Ithomiini


Ithomiini is a butterfly tribe in the nymphalid subfamily Danainae. It is sometimes referred to as the tribe of clearwing butterflies or glasswing butterflies. Some authors consider the group to be a subfamily (Ithomiinae). These butterflies are exclusively Neotropical, found in humid forests from sea level to 3000 m, from Mexico to Argentina. There are around 370 species in some 40–45 genera.

Ithomiines are unpalatable because their adults seek out and sequester pyrrolizidine alkaloids from plants that they visit, especially composite flowers (Asteraceae) and wilted borages (Boraginaceae). The slow-flying adults are Müllerian mimics of each other as well as of many other Lepidoptera. Henry Walter Bates referred to a "transparency group" of Amazon butterfly species. It was originally with seven species belonging to six different genera. Reginald Punnett suggested 28 species of this peculiar facies are known, though some are excessively rare. The majority are ithomiines, but two species of the Danaine genus Lycorea, the pierine Dismorphia orise the swallow-tail Parides hahneli, and several species of diurnal moths belonging to different families also enter into the combination. Identification of adult ithomiines relies on hindwing venation and male androconial scales (sex brushes located on the hindwing costa).

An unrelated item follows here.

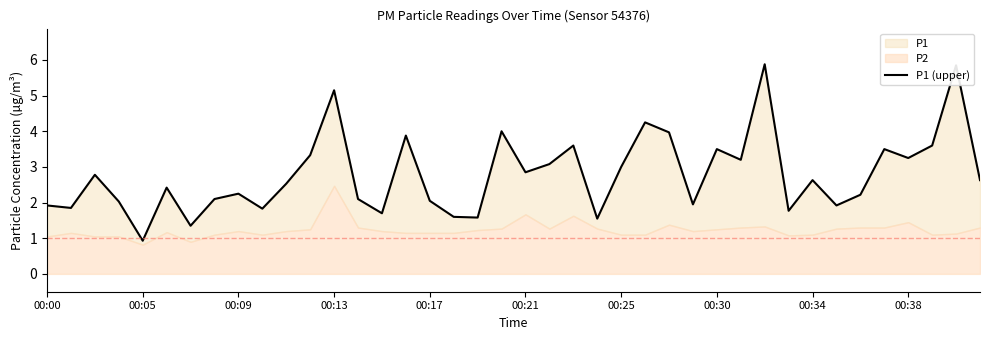

True or false: there are more than 1 points higher than both neighbors.

True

The group has repeatedly been proposed as biological indicators of ecological conditions or biological diversity within neotropical forests, but individual sites harbor between 10 and 50 species, for the most part, and beta diversity is often great, even over relatively short distances.

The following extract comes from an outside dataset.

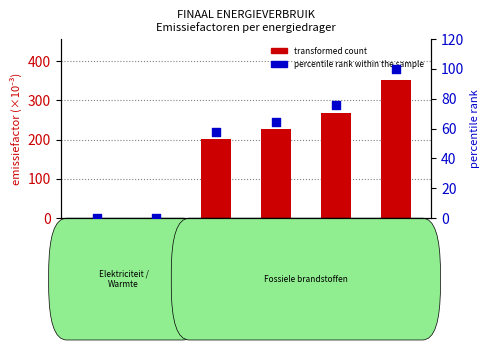

What is the change in value from Vloeibaar
gas to Stookolie?

+11.4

Ithomiine larvae feed mostly on Solanaceae host plants. Exceptions are the more basal genera Tithorea, Aeria, and Elzunia that, like Tellervo and some Danainae, feed on Echiteae vines (Apocynaceae, Apocynoideae), as well as Megoleria and Hyposcada that feed on Gesneriaceae.

The local abundance of ithomiine butterflies in the Amazon forest, the lack of observations of predation, and their "peculiar smell" led Henry Walter Bates in 1867 to suggest that these organisms should be chemically defended. This was first experimentally demonstrated in 1889 when Thomas Belt fed ithomiines (that he called "Heliconii") to birds, the spider Nephila, and the white faced monkey Cebus capucinus. The butterflies were consistently rejected, but other insects were eaten. Lincoln P. Brower in 1964 also showed that adults of Ithomia drymo pellucida were rejected by the blue jay Cyanocitta cristata bromia, and Haber showed that nine species of birds also rejected several ithomiine species. Besides, João Vasconcellos-Neto and Thomas M. Lewinsohn demonstrated that the Neotropical orb-weaving spider Nephila clavipes released unharmed 14 species of field-caught ithomiine butterflies.[1]